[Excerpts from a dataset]
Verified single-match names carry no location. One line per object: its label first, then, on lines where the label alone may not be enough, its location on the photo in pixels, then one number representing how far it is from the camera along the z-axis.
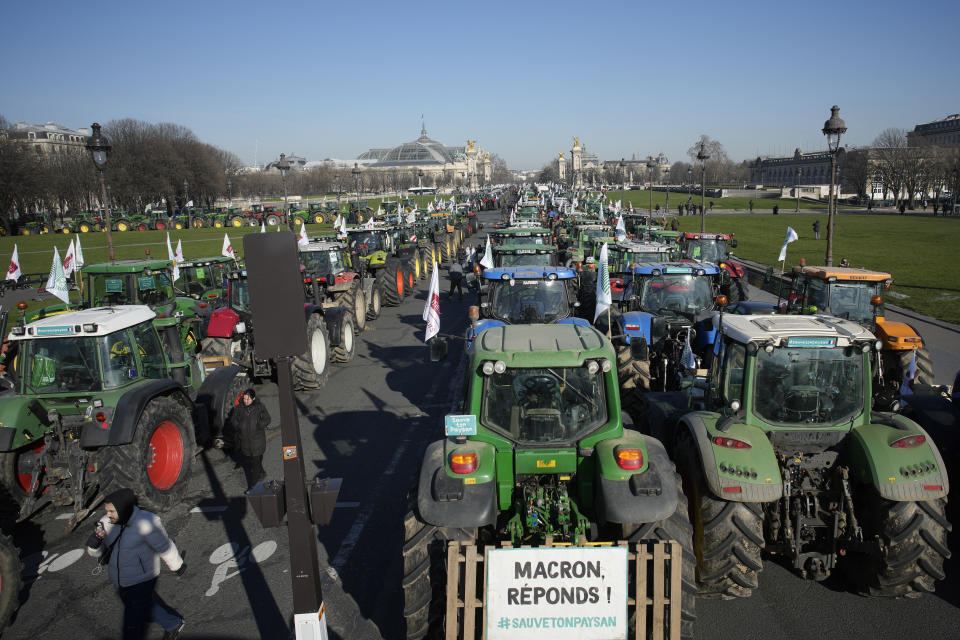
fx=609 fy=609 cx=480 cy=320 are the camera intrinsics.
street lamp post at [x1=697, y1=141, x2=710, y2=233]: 22.95
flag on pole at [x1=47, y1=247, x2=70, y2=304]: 12.56
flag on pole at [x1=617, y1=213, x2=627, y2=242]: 20.27
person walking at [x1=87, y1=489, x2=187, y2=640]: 4.58
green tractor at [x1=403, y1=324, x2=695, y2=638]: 4.27
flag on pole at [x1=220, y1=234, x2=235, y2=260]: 17.45
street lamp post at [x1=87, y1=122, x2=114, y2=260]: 13.20
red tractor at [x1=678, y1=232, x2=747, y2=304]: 19.00
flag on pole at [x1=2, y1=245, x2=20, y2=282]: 15.36
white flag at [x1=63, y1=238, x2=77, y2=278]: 14.96
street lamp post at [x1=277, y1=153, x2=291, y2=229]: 20.10
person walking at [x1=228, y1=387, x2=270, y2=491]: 7.48
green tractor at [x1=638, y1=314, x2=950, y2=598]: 4.69
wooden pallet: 3.83
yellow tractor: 8.75
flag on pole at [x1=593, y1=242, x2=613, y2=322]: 9.21
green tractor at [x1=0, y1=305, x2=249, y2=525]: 6.40
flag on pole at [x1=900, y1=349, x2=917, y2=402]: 8.45
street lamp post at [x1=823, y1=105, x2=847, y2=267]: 13.45
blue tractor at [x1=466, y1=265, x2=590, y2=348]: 10.09
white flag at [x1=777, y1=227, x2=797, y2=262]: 16.23
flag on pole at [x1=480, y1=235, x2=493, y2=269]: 14.05
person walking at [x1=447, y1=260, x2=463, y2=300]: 19.60
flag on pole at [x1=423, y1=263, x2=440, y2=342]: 9.61
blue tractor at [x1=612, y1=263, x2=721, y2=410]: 8.76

What you need to do —
Whenever a line of the entries contains the string "street", copy that line.

Exercise solution —
street lamp post at [x1=697, y1=141, x2=710, y2=233]: 22.95
street lamp post at [x1=87, y1=122, x2=114, y2=260]: 13.20
street lamp post at [x1=277, y1=153, x2=291, y2=229]: 20.10
street lamp post at [x1=823, y1=105, x2=847, y2=267]: 13.45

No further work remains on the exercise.